Players kept themselves busy training two to three times a day.
About 50 people attended matches at the Orebro County club, which won the league and earned promotion with 11 U.S. players including Steinwascher on the roster.
“You can imagine playing half the summer before 5, 6, 7,000 fans a game with Detroit City FC and then going to the middle of a nowhere Swedish town — it was a really nice grass pitch that we played on — but when you looked around all you see is an apartment building on your right and the woods on your left,” Steinwascher said. “To live and breathe football and not have anything else to worry about was a great experience.”

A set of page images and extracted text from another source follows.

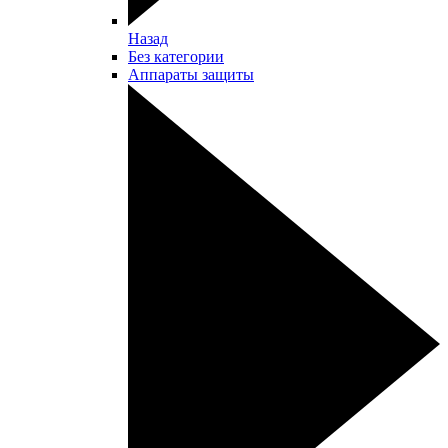
Назад
Без категории
Аппараты защиты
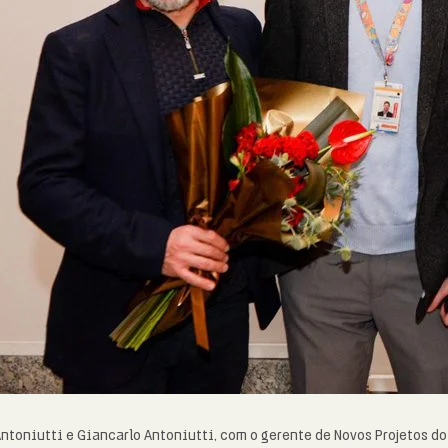
Antoniutti e Giancarlo Antoniutti, com o gerente de Novos Projetos d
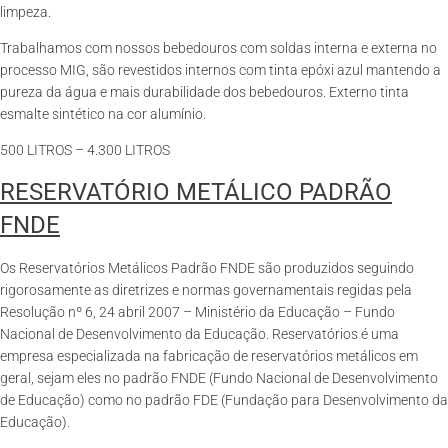
limpeza.
Trabalhamos com nossos bebedouros com soldas interna e externa no
processo MIG, são revestidos internos com tinta epóxi azul mantendo a
pureza da água e mais durabilidade dos bebedouros. Externo tinta
esmalte sintético na cor alumínio.
500 LITROS – 4.300 LITROS
RESERVATÓRIO METÁLICO PADRÃO
FNDE
Os Reservatórios Metálicos Padrão FNDE são produzidos seguindo
rigorosamente as diretrizes e normas governamentais regidas pela
Resolução nº 6, 24 abril 2007 – Ministério da Educação – Fundo
Nacional de Desenvolvimento da Educação. Reservatórios é uma
empresa especializada na fabricação de reservatórios metálicos em
geral, sejam eles no padrão FNDE (Fundo Nacional de Desenvolvimento
de Educação) como no padrão FDE (Fundação para Desenvolvimento da
Educação).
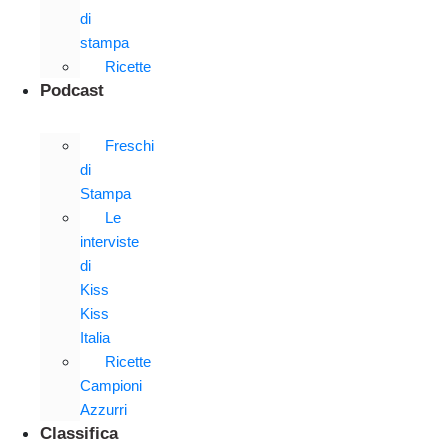
di
stampa
Ricette
Podcast
Freschi
di
Stampa
Le
interviste
di
Kiss
Kiss
Italia
Ricette
Campioni
Azzurri
Classifica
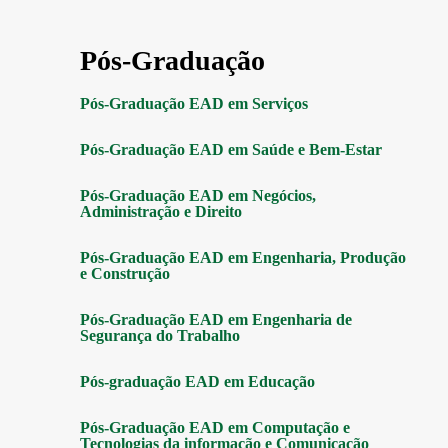
Pós-Graduação
Pós-Graduação EAD em Serviços
Pós-Graduação EAD em Saúde e Bem-Estar
Pós-Graduação EAD em Negócios,
Administração e Direito
Pós-Graduação EAD em Engenharia, Produção
e Construção
Pós-Graduação EAD em Engenharia de
Segurança do Trabalho
Pós-graduação EAD em Educação
Pós-Graduação EAD em Computação e
Tecnologias da informação e Comunicação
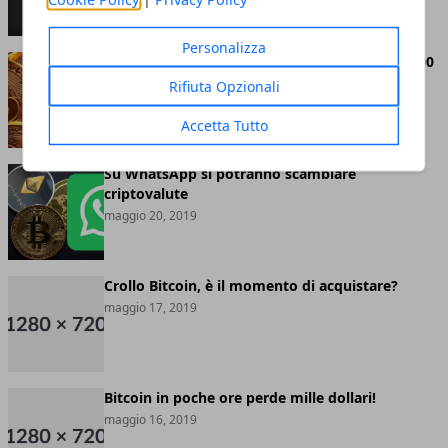
Personalizza
Bitcoin abbandona definitivamente quota 8.000
dollari
Rifiuta Opzionali
maggio 20, 2019
Accetta Tutto
Su WhatsApp si potranno scambiare
criptovalute
maggio 20, 2019
Crollo Bitcoin, è il momento di acquistare?
maggio 17, 2019
Bitcoin in poche ore perde mille dollari!
maggio 16, 2019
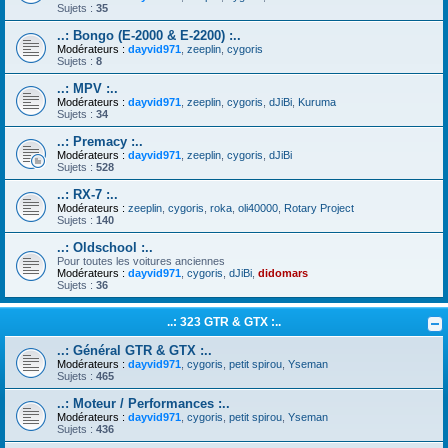
Sujets :
35
..: Bongo (E-2000 & E-2200) :..
Modérateurs :
dayvid971
,
zeeplin
,
cygoris
Sujets :
8
..: MPV :..
Modérateurs :
dayvid971
,
zeeplin
,
cygoris
,
dJiBi
,
Kuruma
Sujets :
34
..: Premacy :..
Modérateurs :
dayvid971
,
zeeplin
,
cygoris
,
dJiBi
Sujets :
528
..: RX-7 :..
Modérateurs :
zeeplin
,
cygoris
,
roka
,
oli40000
,
Rotary Project
Sujets :
140
..: Oldschool :..
Pour toutes les voitures anciennes
Modérateurs :
dayvid971
,
cygoris
,
dJiBi
,
didomars
Sujets :
36
..: 323 GTR & GTX :..
..: Général GTR & GTX :..
Modérateurs :
dayvid971
,
cygoris
,
petit spirou
,
Yseman
Sujets :
465
..: Moteur / Performances :..
Modérateurs :
dayvid971
,
cygoris
,
petit spirou
,
Yseman
Sujets :
436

The payoff for players like Steinwascher was a shot to remain with the team and earn a salary or be picked up by another club. No such offer came, though.
Instead, he returned home and pursued tryouts while getting back with his previous employer, which has fostered his pro dreams. Steinwascher left his auditing job with Plante Moran’s blessing to go overseas.
“I couldn’t be more grateful for how understanding they were and, at the same time, how excited they were for me to take the opportunity,” said Steinwascher, who is engaged to Catie Murray. The couple plans a September 2020 wedding. “They said I would be crazy not to do it. They knew how passionate I was about taking the opportunity.”
Despite not being the anointed first choice keeper, Steinwascher has been between the sticks for DCFC’s most memorable moments.
His debut for Le Rouge came in a 2016 U.S. Open Cup match against Louisville City FC, which DCFC lost on penalty kicks after a 1-1 stalemate.
He also was in net for DCFC’s first match at Keyworth before 7,410 fans on May 20, 2016, which ended in a 1-1 draw to AFC Ann Arbor.
Steinwascher’s shining moment, though, was a penalty kick shootout win over the Michigan Bucks in the 2018 U.S. Open Cup.
With clarity, he recalls diving to the right and extending his arm as far as he could. He remembers the ball touching his hand but also looking back into the net because the penalty kick was so well struck he thought for sure it was in.
Steinwascher savors the moment, but only if it will be a frame on a growing film reel.
"I think I've enjoyed every game I've played for this club, to be honest," he said.
Detroit City FC at Chattanooga FC
Kickoff: 6 p.m. Saturday, Finley Stadium, Chattanooga, Tenn.
Note: Detroit City Clubhouse will host a watch party.